Change in BMI affects the risk of falling in postmenopausal osteopenic and osteoporotic women

Dimitris A. Nikolaou1, Stavroula Rizou1, Vasileios S. Nikolaou2, George C. Babis2, Efstathios Chronopoulos2

  1. Hellenic Osteoporosis Foundation, Athens, Greece
  2. 2nd Orthopedic Department, Konstantopoulion Hospital, School of Medicine, National and Kapodistrian University of Athens, Greece

Keywords: Body Mass Index, Falls, Osteopenia, Osteoporosis, Postmenopausal women


Objectives: To investigate the impact of the body mass index (BMI) change on risk of falling in postmenopausal women with osteopenia or osteoporosis. Also, we aimed to evaluate and associate the individuals’ functionality, mobility and balance with the risk of falling. Methods: This one-year prospective observational study assessed 498 postmenopausal Greek women over the 50th year of age suffering from either osteoporosis or osteopenia.

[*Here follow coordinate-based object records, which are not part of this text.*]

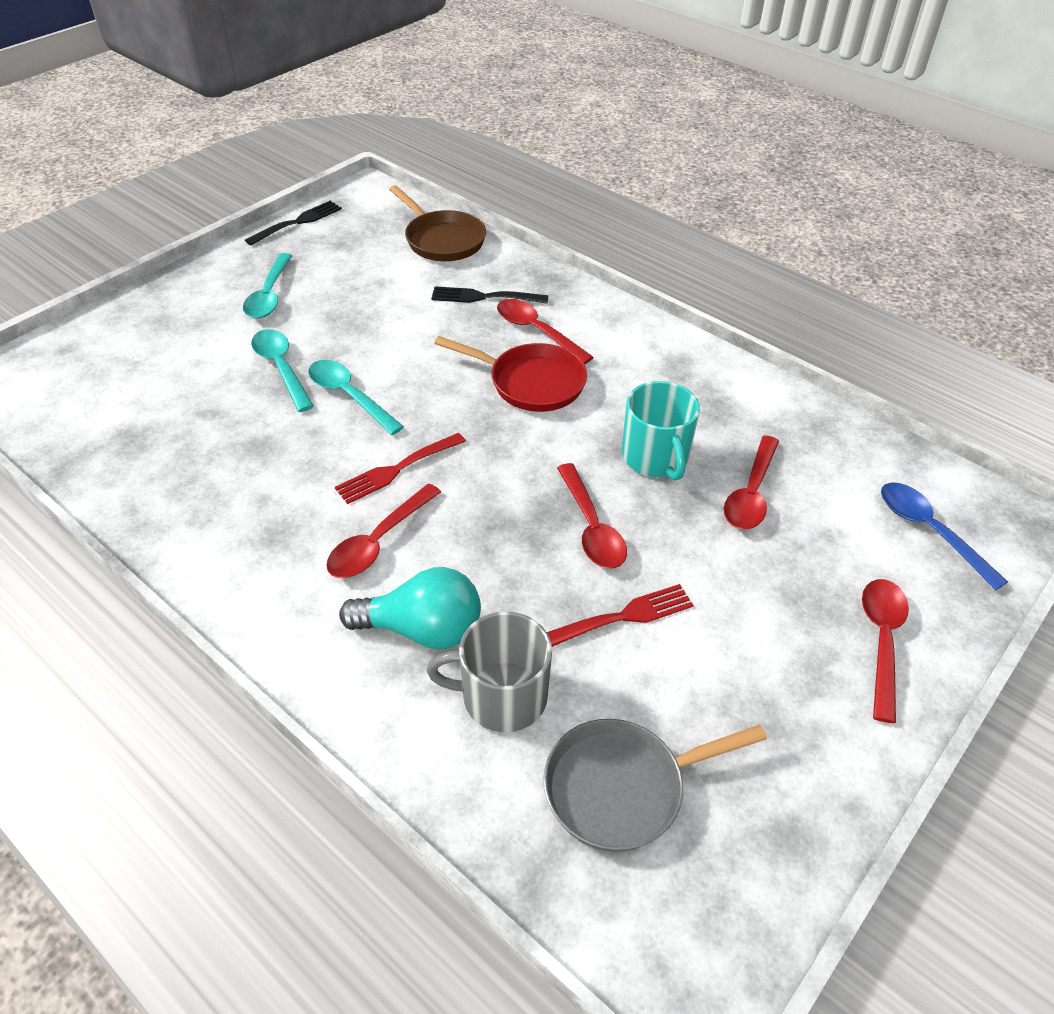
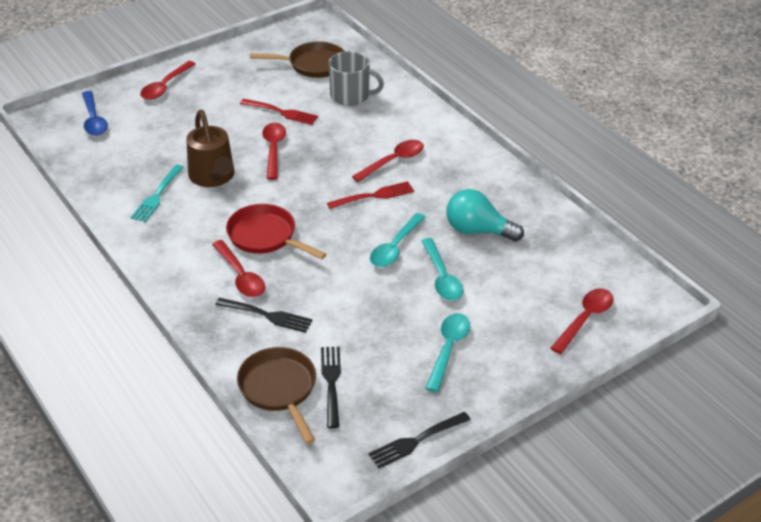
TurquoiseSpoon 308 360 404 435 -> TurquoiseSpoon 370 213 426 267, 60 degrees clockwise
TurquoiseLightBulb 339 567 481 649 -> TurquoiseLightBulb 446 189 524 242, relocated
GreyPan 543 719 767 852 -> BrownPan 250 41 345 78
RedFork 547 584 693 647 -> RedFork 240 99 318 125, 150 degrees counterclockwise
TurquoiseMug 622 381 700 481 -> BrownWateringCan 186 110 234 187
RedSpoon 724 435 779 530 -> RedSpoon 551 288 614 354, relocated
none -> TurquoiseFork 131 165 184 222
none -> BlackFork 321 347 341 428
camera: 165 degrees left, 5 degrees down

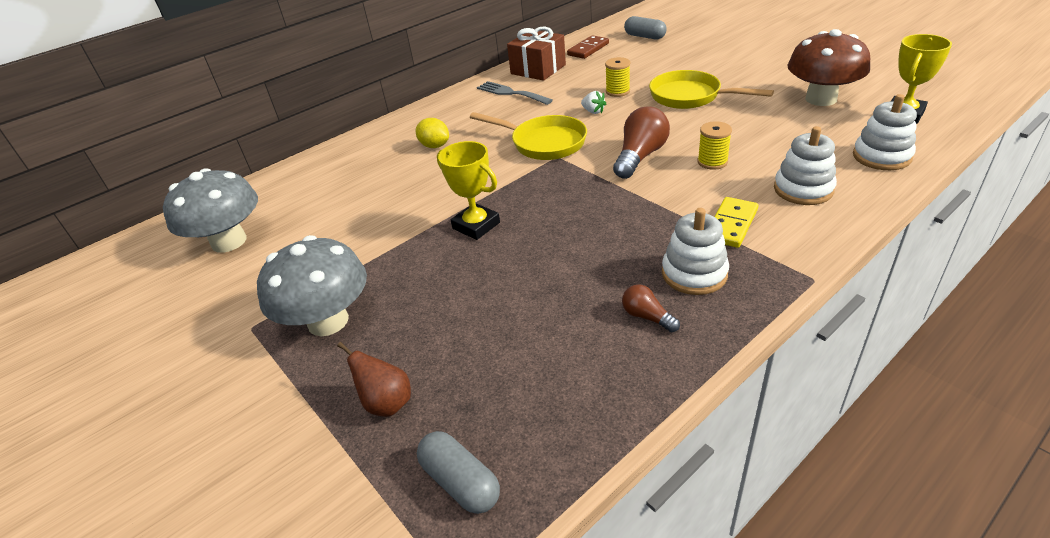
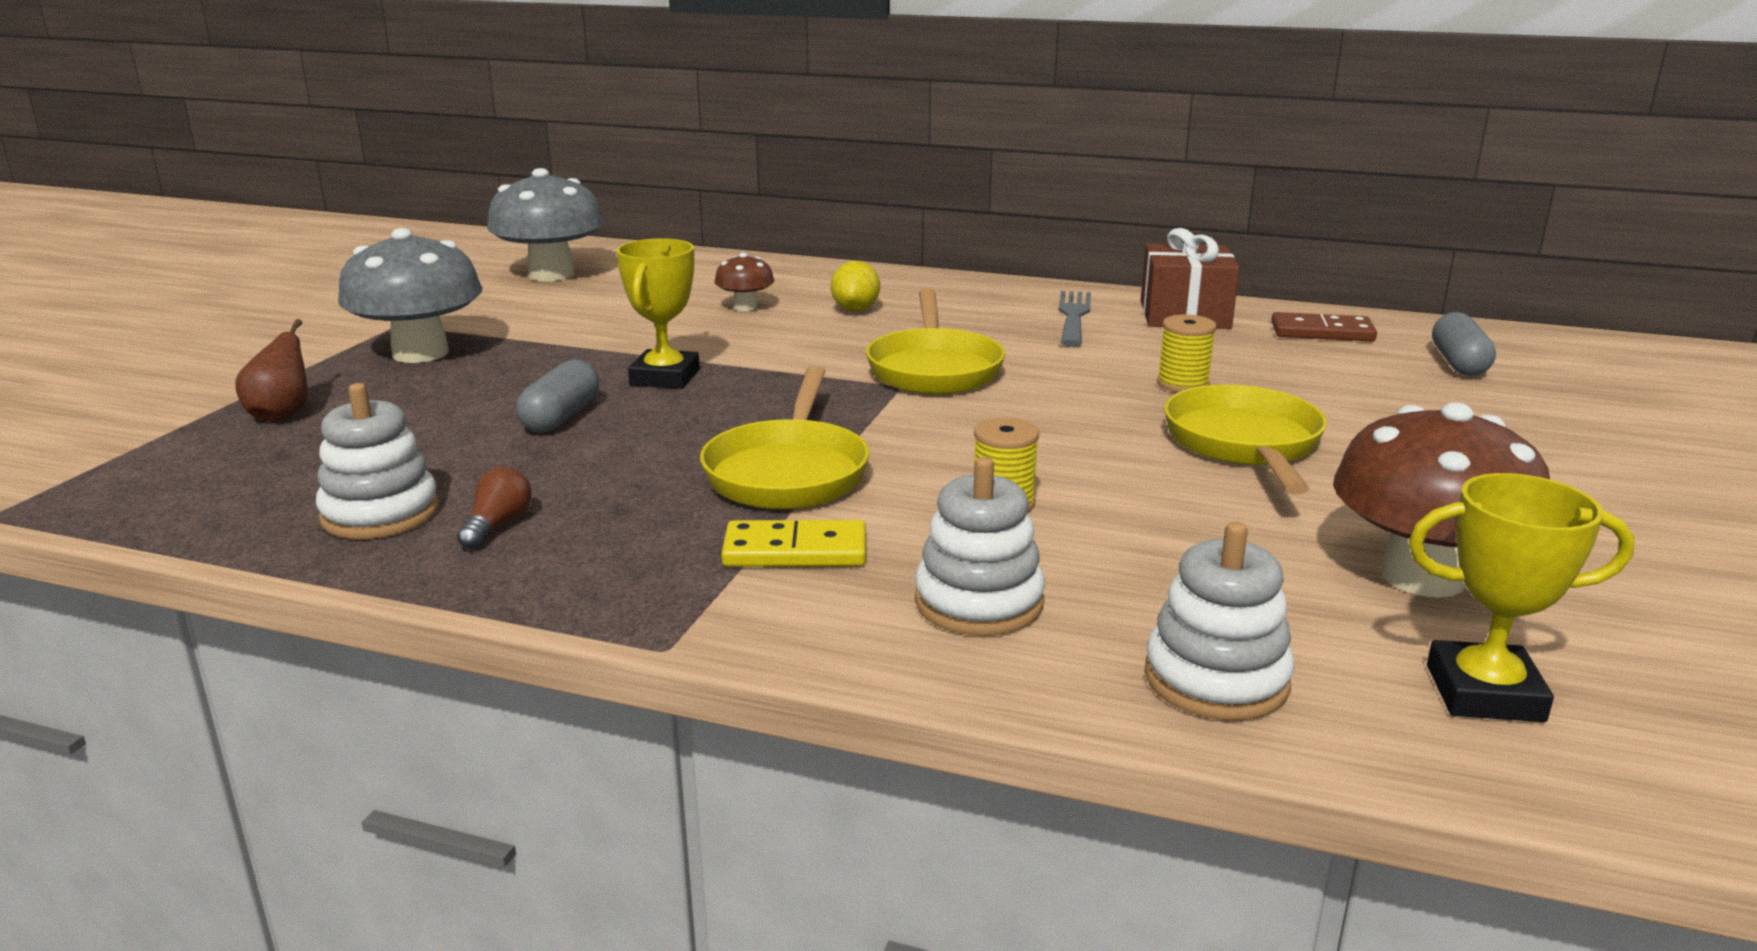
GreyCapsule 417 431 500 514 -> GreyCapsule 516 359 599 432, relocated
WhiteStrawberry 581 91 606 114 -> none
BrownLightBulb 613 106 670 179 -> none
WhiteStackingToy 662 208 729 295 -> WhiteStackingToy 316 383 439 539, relocated
none -> YellowPan 700 366 869 509
none -> BrownMushroom 715 253 774 311
camera: 55 degrees right, 15 degrees down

Parameters such as the height, weight and BMI were documented. Furthermore, the subjects were asked whether they experienced a fall the preceding year. Balance was evaluated using the Berg Balance Scale, the Timed-Up-And-Go test, and the 30 Seconds Sit-to-Stand test. Hand-grip strength was assessed with the Jamar Hydraulic Hand Dynamometer. Results: The observed one-year BMI change was associated with falls in postmenopausal osteopenic and osteoporotic women over the age of 70. Additionally, there were statistically significant changes in the BBS, TUG, 30CST and the hand-grip strength on both hands at the one-year follow-up but there were not associated with an increased fall risk. Conclusion: The one-year change in BMI was associated with the risk of falling in postmenopausal osteopenic and osteoporotic women over the 70th year of age. Whereas, the one-year change in balance, mobility and grip strength were not linked to an increased risk of falling.